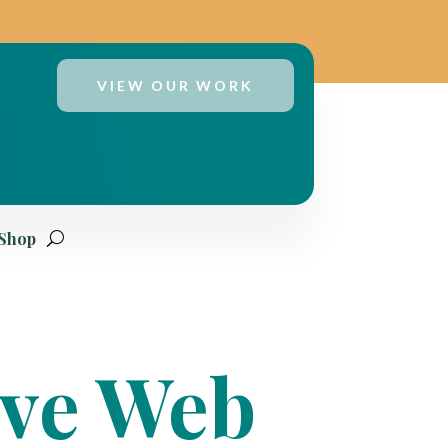
VIEW OUR WORK
 Shop
ive Web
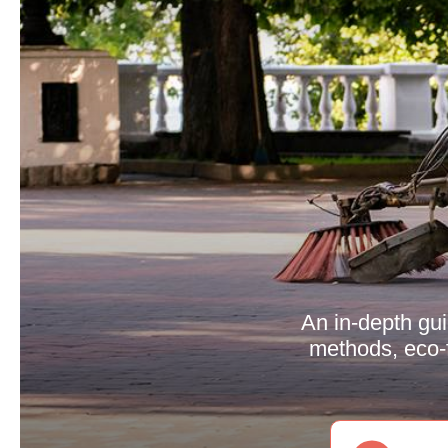
An in-depth gu
methods, eco-f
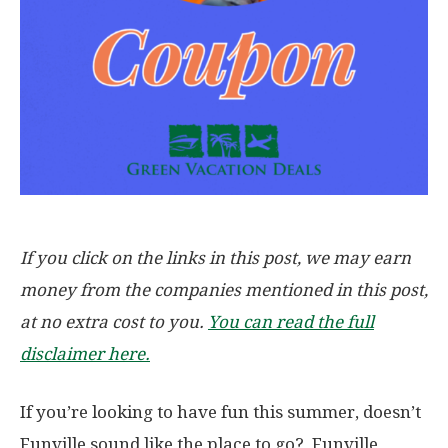
If you click on the links in this post, we may earn
money from the companies mentioned in this post,
at no extra cost to you.
You can read the full
disclaimer here.
If you’re looking to have fun this summer, doesn’t
Funville sound like the place to go? Funville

○ ○ ○ ○

[EXERCISE DESCRIPTION]:
All of the material above needs to be restated exactly, with no pictures.

[ANSWER]:
VIEW OUR WORK
 Shop
ive Web
An in-depth gu
methods, eco-f
If you click on the links in this post, we may earn
money from the companies mentioned in this post,
at no extra cost to you.
You can read the full
disclaimer here.
If you’re looking to have fun this summer, doesn’t
Funville sound like the place to go? Funville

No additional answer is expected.